WHAT TO PRODUCE ->
Show the lines of the material that contain the word "vase".

INPUT ->
---

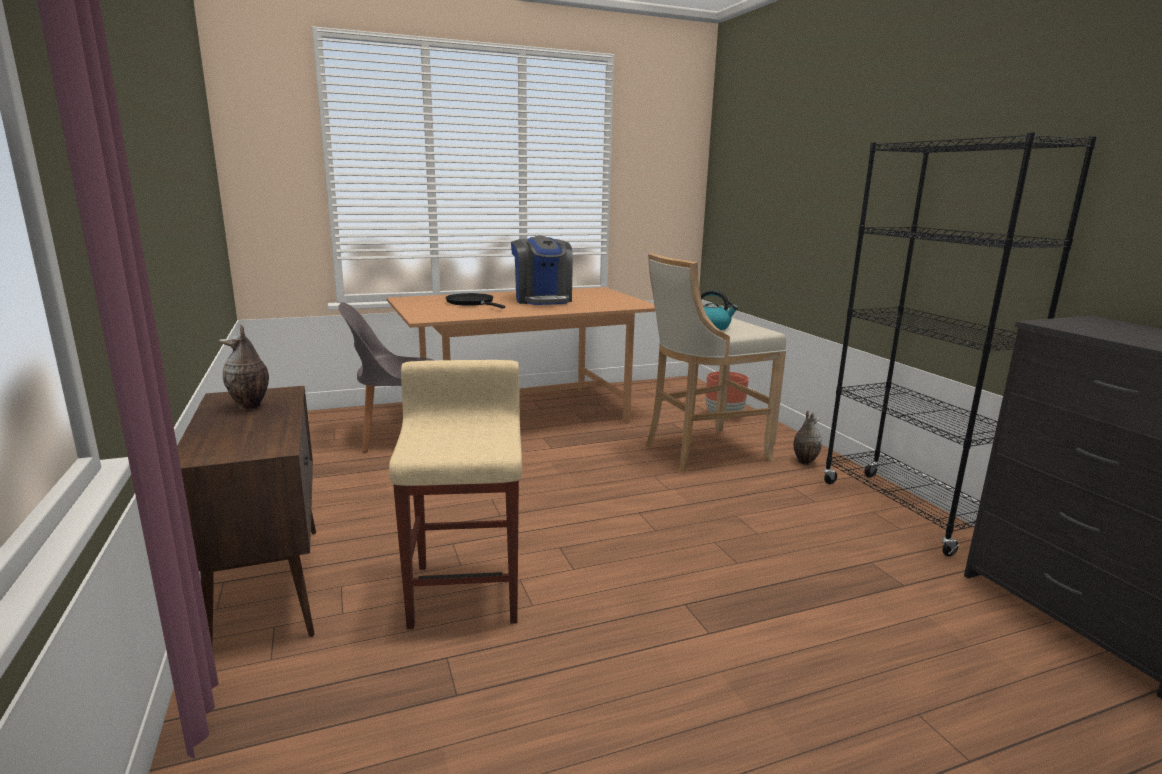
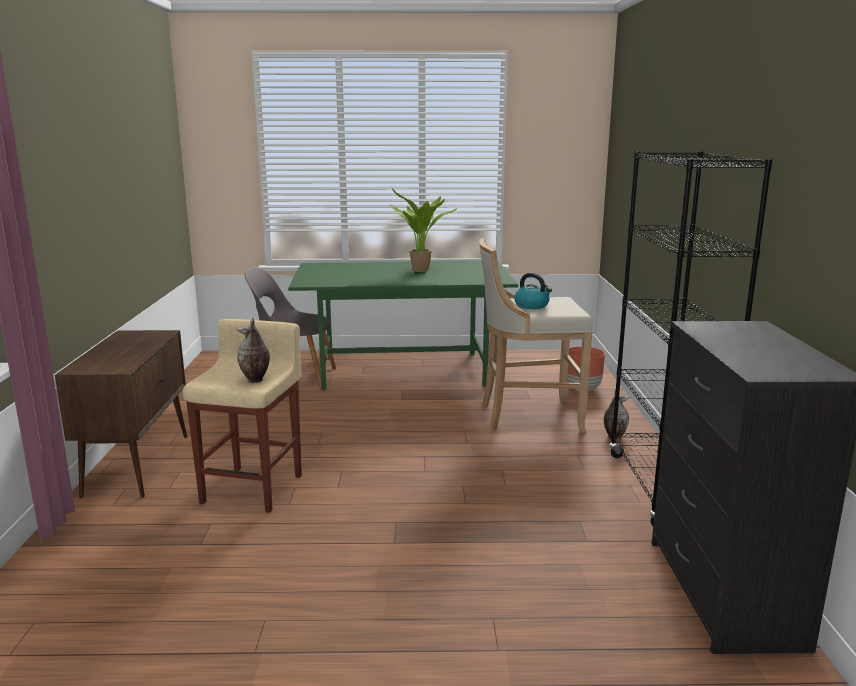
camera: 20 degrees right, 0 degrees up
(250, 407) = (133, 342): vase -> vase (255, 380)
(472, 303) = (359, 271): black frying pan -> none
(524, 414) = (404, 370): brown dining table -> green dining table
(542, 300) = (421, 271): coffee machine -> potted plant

---

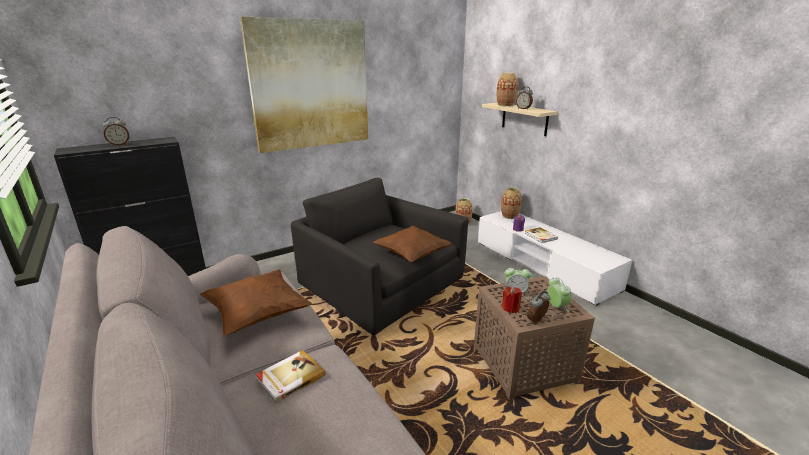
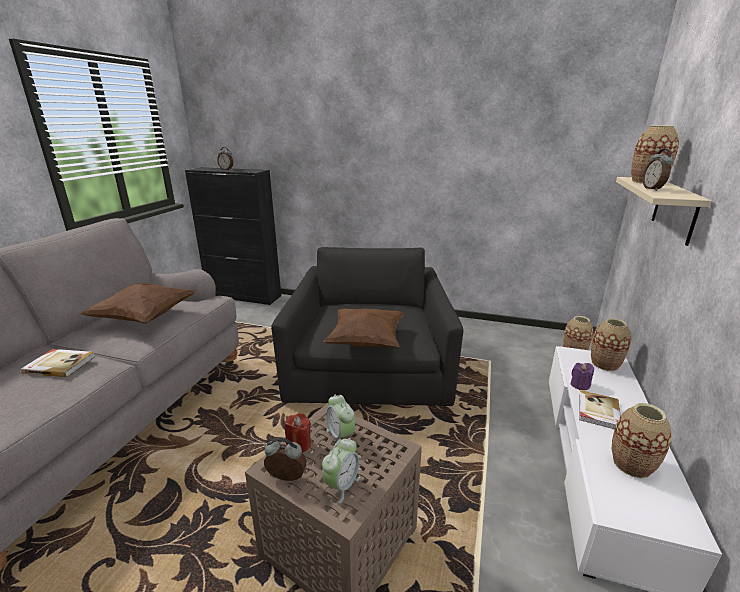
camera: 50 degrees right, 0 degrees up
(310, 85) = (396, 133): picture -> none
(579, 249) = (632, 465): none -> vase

---

TASK OUTPUT ->
(250, 407) = (133, 342): vase -> vase (255, 380)
(579, 249) = (632, 465): none -> vase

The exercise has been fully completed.